Decline and diversity
In Nature Matt and colleagues report how they put these theories to the test by analysing the functional diversity of early gnathostome jaws. They found that jawed vertebrates achieved high levels of functional - and probably ecological - diversity by the earliest Devonian, when they were still minor players compared to ostracoderms.
‘As it turns out, the range of jaw types in communities with many jawless fishes is indistinguishable from the diversity of mandibles in communities with few or no jawless fishes, and this diversity hardly changes during the Devonian. Collectively, these results cast serious doubt on the idea that the diversification of gnathostomes primarily reflected that group ‘taking over’ ecological roles previously held by ostracoderms,’ Matt tells me.
‘Jaws certainly opened up a series of new opportunities for gnathostomes, but that’s not all. In comparison to ostracoderms, which seem to have largely been slow-moving creatures living at or near the bottom, gnathostomes include many forms that were clearly powerful, active swimmers, suggesting that they were doing something totally different from their jawless predecessors.’
So perhaps it was this different lifestyle, rather than the superiority of jaws themselves, which enabled gnathostomes to weather the stormy waters of Devonian evolution.

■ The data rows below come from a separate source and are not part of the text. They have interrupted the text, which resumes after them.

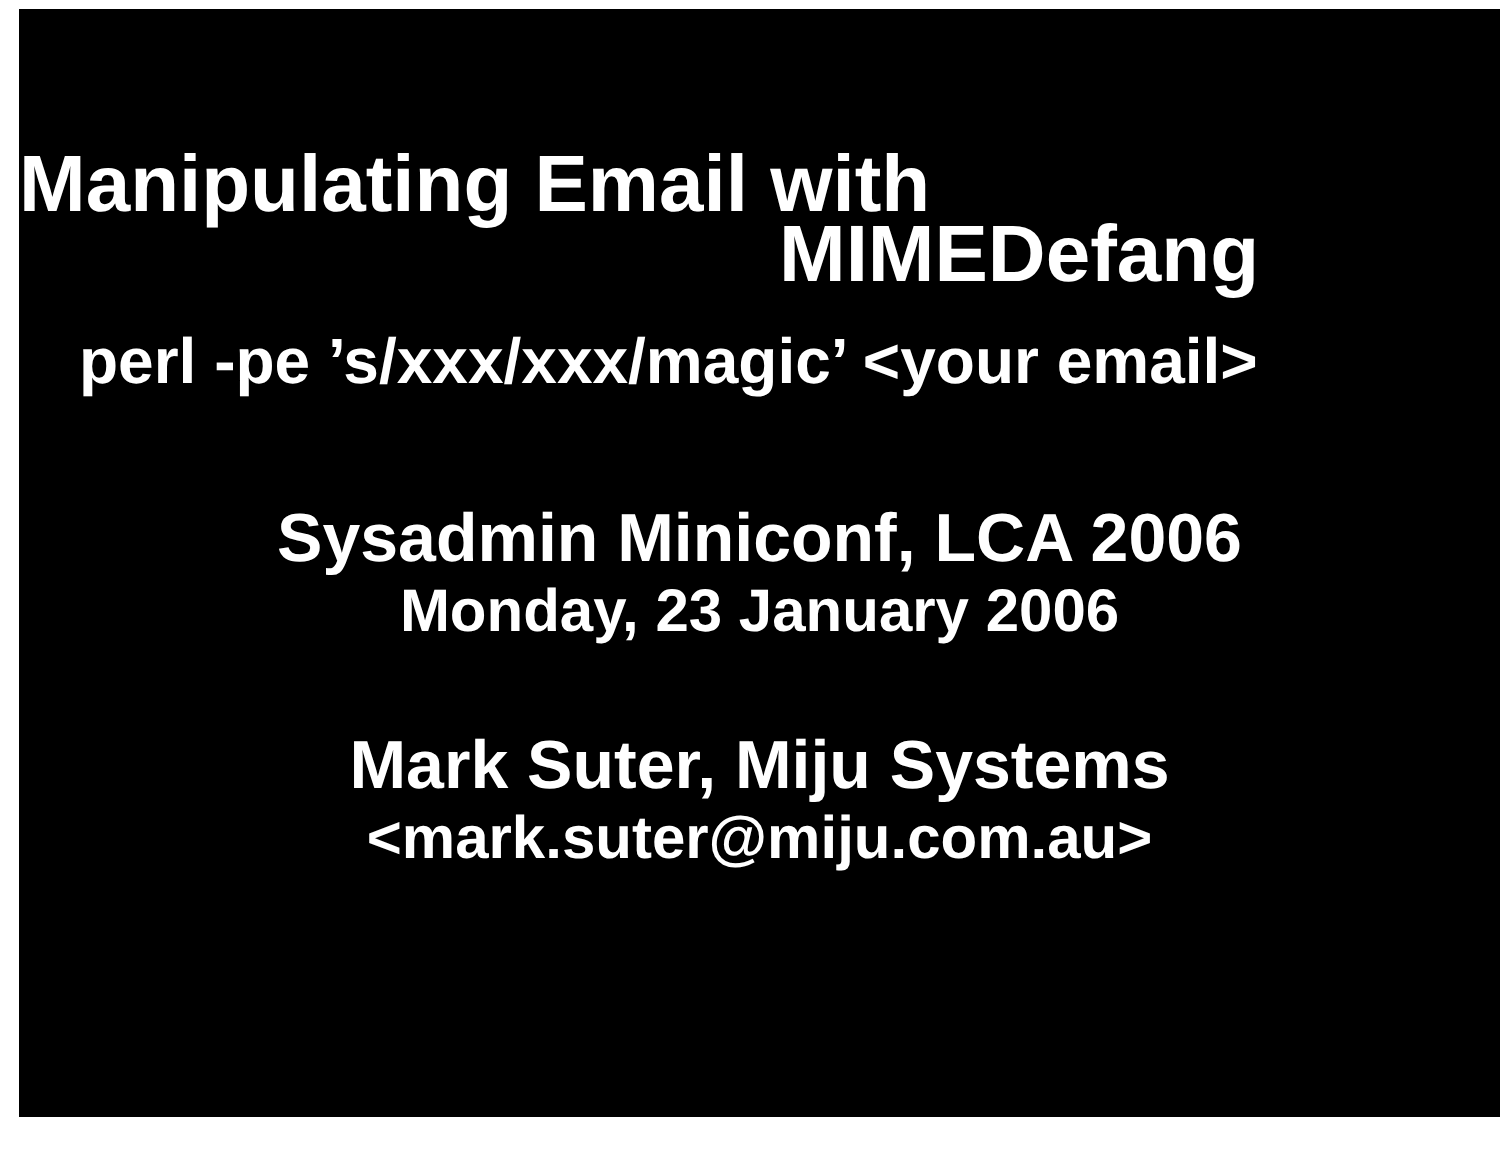Manipulating Email with
MIMEDefang
perl -pe ’s/xxx/xxx/magic’ <your email>
Sysadmin Miniconf, LCA 2006
Monday, 23 January 2006
Mark Suter, Miju Systems
<mark.suter@miju.com.au>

Intriguingly, it may even be that it was events on land that would determine the fate of ancient fish: in particular the appearance of forests in the mid-Devonian.
‘In a roundabout way this probably did have a major influence on the future trajectory of jawed fish evolution. With the establishment of productive ecosystems on land, there was plenty of motivation for some fishes to start exploring the world at the water’s edge, and begin to make the transition to life on land,’ Matt comments.
‘These early explorers are, of course, the precursors of terrestrial vertebrates, including humans. This is a huge part of the evolutionary success of jawed fishes, because, in essence, half of jawed fishes alive today have arms and legs and live on dry land!’